Kedua, menambah kerumunan. Jika sanksi pidana bagi penolak vaksinasi Covid-19 diletakkan dalam hasrat retribusionis (orientasi pemenjaraan) maka akan berimbas pada menaiknya penghuni lembaga pemasyarakatan yang sebenarnya sudah over capasity. Hal ini akan berimbas pada meningkatnya kerumunan dan potensi penularan Covid-19 dalam lembaga pemasyarakatan yang kontraproduktif dengan tujuan dari sanksi pidana dalam UU Kekarantinaan Kesehatan.

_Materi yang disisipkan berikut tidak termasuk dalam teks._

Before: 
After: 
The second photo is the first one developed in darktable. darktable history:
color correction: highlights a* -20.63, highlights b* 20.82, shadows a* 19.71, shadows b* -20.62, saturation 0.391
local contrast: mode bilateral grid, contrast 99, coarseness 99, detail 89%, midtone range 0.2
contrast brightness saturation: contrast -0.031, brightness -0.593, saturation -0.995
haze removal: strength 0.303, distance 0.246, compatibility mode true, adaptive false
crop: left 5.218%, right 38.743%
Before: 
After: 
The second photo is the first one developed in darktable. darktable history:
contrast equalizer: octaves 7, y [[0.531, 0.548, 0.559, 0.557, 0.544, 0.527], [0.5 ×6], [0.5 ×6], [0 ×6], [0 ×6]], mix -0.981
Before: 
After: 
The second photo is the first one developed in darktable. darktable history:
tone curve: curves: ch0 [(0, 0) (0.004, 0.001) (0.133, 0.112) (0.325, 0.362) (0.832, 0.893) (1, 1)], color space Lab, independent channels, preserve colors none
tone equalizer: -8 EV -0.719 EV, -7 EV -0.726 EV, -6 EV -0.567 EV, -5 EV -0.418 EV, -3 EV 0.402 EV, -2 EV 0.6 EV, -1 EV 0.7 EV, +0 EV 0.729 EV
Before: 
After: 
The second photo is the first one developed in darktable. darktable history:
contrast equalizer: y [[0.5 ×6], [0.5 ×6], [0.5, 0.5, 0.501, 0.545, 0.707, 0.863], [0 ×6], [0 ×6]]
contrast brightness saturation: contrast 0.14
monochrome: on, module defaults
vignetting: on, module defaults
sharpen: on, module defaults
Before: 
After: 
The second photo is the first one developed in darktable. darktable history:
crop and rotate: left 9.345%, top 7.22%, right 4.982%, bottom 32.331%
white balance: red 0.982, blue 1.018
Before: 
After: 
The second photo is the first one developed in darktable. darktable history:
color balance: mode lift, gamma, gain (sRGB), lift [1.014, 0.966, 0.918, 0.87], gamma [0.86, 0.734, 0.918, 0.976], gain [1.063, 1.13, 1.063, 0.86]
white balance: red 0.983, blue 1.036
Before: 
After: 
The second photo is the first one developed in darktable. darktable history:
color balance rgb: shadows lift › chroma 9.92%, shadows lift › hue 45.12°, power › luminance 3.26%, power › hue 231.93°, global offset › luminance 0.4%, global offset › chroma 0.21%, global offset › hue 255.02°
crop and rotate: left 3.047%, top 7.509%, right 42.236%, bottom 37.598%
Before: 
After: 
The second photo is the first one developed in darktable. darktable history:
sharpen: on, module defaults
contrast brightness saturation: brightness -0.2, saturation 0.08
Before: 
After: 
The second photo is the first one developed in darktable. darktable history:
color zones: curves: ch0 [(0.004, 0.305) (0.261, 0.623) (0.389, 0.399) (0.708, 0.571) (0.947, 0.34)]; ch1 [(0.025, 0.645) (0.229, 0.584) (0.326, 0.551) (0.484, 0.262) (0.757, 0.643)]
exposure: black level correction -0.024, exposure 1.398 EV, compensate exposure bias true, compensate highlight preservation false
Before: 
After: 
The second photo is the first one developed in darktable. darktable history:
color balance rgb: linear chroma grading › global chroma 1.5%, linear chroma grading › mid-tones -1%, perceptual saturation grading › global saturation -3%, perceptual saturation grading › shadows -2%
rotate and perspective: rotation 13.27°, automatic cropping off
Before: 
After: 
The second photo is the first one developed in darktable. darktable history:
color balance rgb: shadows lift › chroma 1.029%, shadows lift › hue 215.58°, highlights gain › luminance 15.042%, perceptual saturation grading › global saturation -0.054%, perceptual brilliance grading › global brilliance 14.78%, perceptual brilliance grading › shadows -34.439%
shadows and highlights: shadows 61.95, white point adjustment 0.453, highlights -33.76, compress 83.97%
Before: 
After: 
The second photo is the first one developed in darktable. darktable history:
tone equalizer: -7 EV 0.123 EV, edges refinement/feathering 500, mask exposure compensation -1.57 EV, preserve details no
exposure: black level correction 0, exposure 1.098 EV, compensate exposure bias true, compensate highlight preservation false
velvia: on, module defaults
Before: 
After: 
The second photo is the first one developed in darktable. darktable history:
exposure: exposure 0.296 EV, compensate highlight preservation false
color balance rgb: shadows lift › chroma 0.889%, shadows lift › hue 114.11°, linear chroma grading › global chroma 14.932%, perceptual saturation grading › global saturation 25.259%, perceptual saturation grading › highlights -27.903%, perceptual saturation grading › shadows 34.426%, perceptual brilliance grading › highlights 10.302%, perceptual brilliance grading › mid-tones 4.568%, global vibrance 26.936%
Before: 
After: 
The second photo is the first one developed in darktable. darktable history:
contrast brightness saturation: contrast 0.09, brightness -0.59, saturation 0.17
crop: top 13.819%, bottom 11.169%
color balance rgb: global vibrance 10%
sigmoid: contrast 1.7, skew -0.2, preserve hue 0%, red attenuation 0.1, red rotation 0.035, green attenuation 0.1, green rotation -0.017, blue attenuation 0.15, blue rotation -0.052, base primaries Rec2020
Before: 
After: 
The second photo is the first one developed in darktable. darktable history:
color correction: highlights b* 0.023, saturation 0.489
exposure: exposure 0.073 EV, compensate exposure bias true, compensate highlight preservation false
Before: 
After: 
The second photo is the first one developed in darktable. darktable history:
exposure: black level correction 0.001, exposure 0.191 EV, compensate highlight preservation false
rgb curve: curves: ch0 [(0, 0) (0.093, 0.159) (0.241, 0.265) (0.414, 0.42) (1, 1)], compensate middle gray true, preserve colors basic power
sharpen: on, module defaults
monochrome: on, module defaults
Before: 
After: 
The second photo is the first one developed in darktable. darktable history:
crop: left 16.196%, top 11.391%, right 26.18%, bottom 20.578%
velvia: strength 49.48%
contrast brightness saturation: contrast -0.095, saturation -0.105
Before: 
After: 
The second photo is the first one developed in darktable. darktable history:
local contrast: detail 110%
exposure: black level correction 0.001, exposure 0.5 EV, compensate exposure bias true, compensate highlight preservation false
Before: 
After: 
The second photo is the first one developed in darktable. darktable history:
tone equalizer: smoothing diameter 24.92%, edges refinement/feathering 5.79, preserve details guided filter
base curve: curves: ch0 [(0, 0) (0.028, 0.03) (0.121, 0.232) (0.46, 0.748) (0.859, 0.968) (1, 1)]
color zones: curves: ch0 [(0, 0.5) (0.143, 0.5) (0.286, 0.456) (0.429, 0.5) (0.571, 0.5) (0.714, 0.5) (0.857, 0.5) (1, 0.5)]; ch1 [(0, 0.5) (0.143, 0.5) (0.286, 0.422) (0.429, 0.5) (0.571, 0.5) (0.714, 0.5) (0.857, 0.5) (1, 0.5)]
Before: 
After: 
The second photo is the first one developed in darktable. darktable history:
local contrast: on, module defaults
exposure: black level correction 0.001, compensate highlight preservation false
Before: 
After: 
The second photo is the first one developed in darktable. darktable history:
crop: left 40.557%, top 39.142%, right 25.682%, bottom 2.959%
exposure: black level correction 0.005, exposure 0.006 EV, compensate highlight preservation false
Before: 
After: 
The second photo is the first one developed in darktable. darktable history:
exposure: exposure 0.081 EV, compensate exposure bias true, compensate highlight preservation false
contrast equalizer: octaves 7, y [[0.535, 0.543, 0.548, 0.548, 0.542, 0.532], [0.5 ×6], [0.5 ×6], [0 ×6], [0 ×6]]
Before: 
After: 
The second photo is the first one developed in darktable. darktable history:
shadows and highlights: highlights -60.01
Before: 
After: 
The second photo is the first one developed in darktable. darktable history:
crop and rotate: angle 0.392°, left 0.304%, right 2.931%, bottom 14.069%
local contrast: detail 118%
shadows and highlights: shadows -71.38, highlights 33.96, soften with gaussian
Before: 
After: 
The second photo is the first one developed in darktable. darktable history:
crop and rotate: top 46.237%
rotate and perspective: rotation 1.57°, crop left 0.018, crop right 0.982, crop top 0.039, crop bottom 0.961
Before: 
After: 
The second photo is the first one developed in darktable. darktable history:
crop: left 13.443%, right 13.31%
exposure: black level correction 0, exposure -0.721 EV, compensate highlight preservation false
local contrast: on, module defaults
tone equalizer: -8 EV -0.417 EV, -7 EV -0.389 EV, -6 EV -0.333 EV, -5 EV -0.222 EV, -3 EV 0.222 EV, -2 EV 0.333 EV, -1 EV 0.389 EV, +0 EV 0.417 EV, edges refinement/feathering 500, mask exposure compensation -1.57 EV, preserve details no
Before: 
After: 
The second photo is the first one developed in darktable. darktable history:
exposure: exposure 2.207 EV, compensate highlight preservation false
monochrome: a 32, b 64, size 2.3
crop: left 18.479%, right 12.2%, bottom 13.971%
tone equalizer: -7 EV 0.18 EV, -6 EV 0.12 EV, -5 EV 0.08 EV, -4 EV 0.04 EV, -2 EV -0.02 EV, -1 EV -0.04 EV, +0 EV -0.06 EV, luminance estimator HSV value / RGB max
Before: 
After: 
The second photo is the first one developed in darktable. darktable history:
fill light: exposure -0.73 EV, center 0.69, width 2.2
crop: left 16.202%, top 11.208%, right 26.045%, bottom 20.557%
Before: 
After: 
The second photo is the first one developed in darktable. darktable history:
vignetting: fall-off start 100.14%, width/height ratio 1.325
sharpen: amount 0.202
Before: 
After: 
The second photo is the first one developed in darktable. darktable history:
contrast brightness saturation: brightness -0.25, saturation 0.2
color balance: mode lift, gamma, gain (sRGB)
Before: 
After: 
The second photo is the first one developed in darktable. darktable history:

Ketiga, beban ekonomi negara. Jika sanksi pidana bagi penolak vaksinasi Covid-19 diletakkan dalam hasrat retribusionis (orientasi pemenjaraan), makas akan berimbas pada menaikknya jumlah penghuni lembaga pemasyarakatan yang secara logis akan berimbas pada naiknya ongkos ekonomi negara untuk memenuhi kebutuhan para narapidana baru tersebut selama dibina di lembaga pemasyarakatan.

Dalam kondisi pandemi Covid-19, negara mengalami defisit anggaran, maka kalaupun penolak vaksinasi Covid-19 “terpaksa” dijatuhi sanksi pidana, hendaknya lebih diutamakan penerapan sanksi pidana denda (masuk kas negara) dari pada sanksi penjara (menambah pengeluaran negara). Hal ini sesuai dengan penerapan prinsip ekonomi mikro terhadap hukum pidana yang berlandaskan pada asas efisiensi, maksimisasi, dan keseimbangan.

Pada prinsipnya, ditinjau berdasarkan karakteristik hukum pidana administratif dan prinsipil hukum pidana moderen (teoritik) maupun kondisi empirik sebagaimana saya jelaskan di atas, maka keberlakuan sanksi pidana dalam UU Kekarantinaan Kesehatan maupun UU Wabah Penyakit Menular harus diletakkan sebagai sarana pamungkas ketika upaya sanksi administratif maupun upaya preventif (edukasi/sosialisasi) tidak efektif. Selain itu, jikalau sanksi pidana harus “terpaksa” diterapkan, maka sanksi pidana denda hendaknya lebih diutamakan dari pada sanksi pidana penjara. Dengan demikian, sanksi pidana bagi penolak vaksinasi Covid-19 akan memiliki viabilitas sehingga tidak kontraproduktif dengan realitas yang ada.